Puis par courrier du 9 juin 2017, M. [I] s'est vu notifier son licenciement pour faute grave, motifs pris d'un comportement violent au travail et de menaces proférées à l'encontre du gérant de la société Sogeshops.

M. [I] a saisi le conseil de prud'hommes de Nanterre en contestation de son licenciement par requête reçue au greffe le 31 août 2017.

La décision contestée

Par jugement contradictoire rendu le 4 juillet 2019, la section commerce du conseil de prud'hommes de Nanterre a :

- dit que le licenciement de M. [I] ne reposait sur aucune cause réelle et sérieuse,

- condamné la société Sogeshops à verser à M. [I] les sommes suivantes :

. 4 099,72 euros brut à titre d'indemnité compensatrice de préavis,

. 409,72 euros brut au titre des congés payés sur préavis,

. 819,94 euros brut à titre d'indemnité de licenciement,

. 3 143,18 euros brut en paiement de la mise à pied conservatoire,

. 3 796,04 euros brut à titre d'indemnité de congés payés,

. 12 000 euros à titre d'indemnité pour licenciement sans cause réelle et sérieuse,

. 1 000 euros au titre de l'article 700 du code de procédure civile,

- dit que ces sommes produiront intérêts au taux légal à compter de la date de signature de la convocation devant le bureau de conciliation par la partie défenderesse pour les créances salariales et à compter du jugement pour les créances indemnitaires,

- dit n'y avoir lieu à exécution provisoire sous réserve des dispositions de l'article R. 1454-28 du code du travail selon lequel la condamnation de l'employeur au paiement des sommes visées par l'article R. 1454-14 2° du code du travail est exécutoire de plein droit dans la limite de neuf mois de salaire calculés sur la moyenne des trois derniers mois de salaire, qui est de 4 099,72 euros,

- débouté M. [I] du surplus de ses demandes,

- ordonné à la société civile Sogeshops de remettre à M. [I] les documents légaux rectifiés sans qu'il soit nécessaire de fixer une astreinte,

- condamné M. [I] à payer à la société civile Sogeshops la somme de 4 781,04 euros au titre de l'indemnité de précarité perçue par erreur,

- débouté la société civile Sogeshops du surplus de ses demandes,

- mis les dépens à la charge de la société civile Sogeshops en application des dispositions des articles 695 et 696 du code de procédure civile comprenant la signification éventuelle du jugement par voie d'huissier de justice ainsi qu'à ses suites.

Liste fournie -
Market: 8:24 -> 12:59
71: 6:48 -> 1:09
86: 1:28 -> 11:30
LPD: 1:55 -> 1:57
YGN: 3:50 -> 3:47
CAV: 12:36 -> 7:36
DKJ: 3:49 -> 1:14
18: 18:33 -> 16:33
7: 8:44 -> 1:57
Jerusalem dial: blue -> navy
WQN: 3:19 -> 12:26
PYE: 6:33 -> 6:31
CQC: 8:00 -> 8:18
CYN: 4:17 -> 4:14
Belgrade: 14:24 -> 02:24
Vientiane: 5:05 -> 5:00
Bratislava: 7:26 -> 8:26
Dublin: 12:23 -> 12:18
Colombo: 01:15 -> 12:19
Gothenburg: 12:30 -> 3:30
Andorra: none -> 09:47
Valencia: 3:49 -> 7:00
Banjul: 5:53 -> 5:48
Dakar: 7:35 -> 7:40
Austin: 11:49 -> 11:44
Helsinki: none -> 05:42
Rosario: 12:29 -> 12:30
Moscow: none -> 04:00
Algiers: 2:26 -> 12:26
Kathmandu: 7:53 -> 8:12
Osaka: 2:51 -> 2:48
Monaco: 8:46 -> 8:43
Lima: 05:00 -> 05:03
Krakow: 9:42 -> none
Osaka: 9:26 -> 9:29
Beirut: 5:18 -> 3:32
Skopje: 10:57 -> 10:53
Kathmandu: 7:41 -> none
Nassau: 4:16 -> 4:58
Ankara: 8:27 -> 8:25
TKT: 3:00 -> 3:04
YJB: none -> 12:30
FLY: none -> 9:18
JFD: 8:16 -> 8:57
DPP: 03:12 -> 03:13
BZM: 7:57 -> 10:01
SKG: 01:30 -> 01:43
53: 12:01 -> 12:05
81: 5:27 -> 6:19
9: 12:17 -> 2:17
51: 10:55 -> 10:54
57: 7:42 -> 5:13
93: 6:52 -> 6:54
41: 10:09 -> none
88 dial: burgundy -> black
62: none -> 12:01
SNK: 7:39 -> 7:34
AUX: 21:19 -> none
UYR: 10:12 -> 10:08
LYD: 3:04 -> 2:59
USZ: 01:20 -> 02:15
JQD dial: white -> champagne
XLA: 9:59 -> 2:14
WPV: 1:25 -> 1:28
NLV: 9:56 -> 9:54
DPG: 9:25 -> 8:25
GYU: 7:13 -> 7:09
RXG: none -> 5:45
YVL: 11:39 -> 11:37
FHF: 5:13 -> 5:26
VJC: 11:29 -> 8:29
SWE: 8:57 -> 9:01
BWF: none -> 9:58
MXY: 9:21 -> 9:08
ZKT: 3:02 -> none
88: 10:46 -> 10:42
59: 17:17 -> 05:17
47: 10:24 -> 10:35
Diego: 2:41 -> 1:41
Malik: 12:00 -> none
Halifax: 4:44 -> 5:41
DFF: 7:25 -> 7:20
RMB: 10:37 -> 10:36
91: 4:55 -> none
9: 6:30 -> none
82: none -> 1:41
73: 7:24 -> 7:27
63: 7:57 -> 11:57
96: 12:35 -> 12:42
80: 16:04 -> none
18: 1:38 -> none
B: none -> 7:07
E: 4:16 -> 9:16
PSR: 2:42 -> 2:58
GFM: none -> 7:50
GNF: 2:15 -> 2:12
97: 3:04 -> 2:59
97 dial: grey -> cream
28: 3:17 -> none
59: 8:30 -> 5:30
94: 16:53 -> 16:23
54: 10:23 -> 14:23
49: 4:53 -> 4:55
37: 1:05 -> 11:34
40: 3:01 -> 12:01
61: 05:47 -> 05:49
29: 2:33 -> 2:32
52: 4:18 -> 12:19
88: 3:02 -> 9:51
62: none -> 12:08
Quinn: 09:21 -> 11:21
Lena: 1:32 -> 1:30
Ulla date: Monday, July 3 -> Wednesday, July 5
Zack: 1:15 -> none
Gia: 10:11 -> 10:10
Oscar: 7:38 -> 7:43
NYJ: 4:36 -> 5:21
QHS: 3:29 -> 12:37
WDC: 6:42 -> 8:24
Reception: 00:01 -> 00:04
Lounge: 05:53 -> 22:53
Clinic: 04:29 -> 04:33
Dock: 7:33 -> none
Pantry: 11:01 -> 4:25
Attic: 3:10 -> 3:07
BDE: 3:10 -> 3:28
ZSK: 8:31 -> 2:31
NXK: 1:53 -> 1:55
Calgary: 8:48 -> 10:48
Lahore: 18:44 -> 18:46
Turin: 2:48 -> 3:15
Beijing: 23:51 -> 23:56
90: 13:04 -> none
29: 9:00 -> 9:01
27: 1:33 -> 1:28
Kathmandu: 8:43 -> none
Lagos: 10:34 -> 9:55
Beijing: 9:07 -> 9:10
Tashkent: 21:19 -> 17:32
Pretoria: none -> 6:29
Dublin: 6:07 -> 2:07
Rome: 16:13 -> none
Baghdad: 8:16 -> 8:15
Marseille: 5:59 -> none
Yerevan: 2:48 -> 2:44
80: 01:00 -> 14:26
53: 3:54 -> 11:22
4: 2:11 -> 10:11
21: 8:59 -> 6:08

Consignes de l'exercice -
1) D'après le texte présenté, quelle somme le conseil de prud'hommes de Nanterre a-t-il accordée à M. [I] à titre d'indemnité pour licenciement sans cause réelle et sérieuse ?
2) Recopiez la liste depuis sa première ligne jusqu'à la ligne contenant « Lima: 05:00 -> 05:03 », celle-ci comprise.

Corrigé de l'exercice -
1) 12 000 euros.

2)
Market: 8:24 -> 12:59
71: 6:48 -> 1:09
86: 1:28 -> 11:30
LPD: 1:55 -> 1:57
YGN: 3:50 -> 3:47
CAV: 12:36 -> 7:36
DKJ: 3:49 -> 1:14
18: 18:33 -> 16:33
7: 8:44 -> 1:57
Jerusalem dial: blue -> navy
WQN: 3:19 -> 12:26
PYE: 6:33 -> 6:31
CQC: 8:00 -> 8:18
CYN: 4:17 -> 4:14
Belgrade: 14:24 -> 02:24
Vientiane: 5:05 -> 5:00
Bratislava: 7:26 -> 8:26
Dublin: 12:23 -> 12:18
Colombo: 01:15 -> 12:19
Gothenburg: 12:30 -> 3:30
Andorra: none -> 09:47
Valencia: 3:49 -> 7:00
Banjul: 5:53 -> 5:48
Dakar: 7:35 -> 7:40
Austin: 11:49 -> 11:44
Helsinki: none -> 05:42
Rosario: 12:29 -> 12:30
Moscow: none -> 04:00
Algiers: 2:26 -> 12:26
Kathmandu: 7:53 -> 8:12
Osaka: 2:51 -> 2:48
Monaco: 8:46 -> 8:43
Lima: 05:00 -> 05:03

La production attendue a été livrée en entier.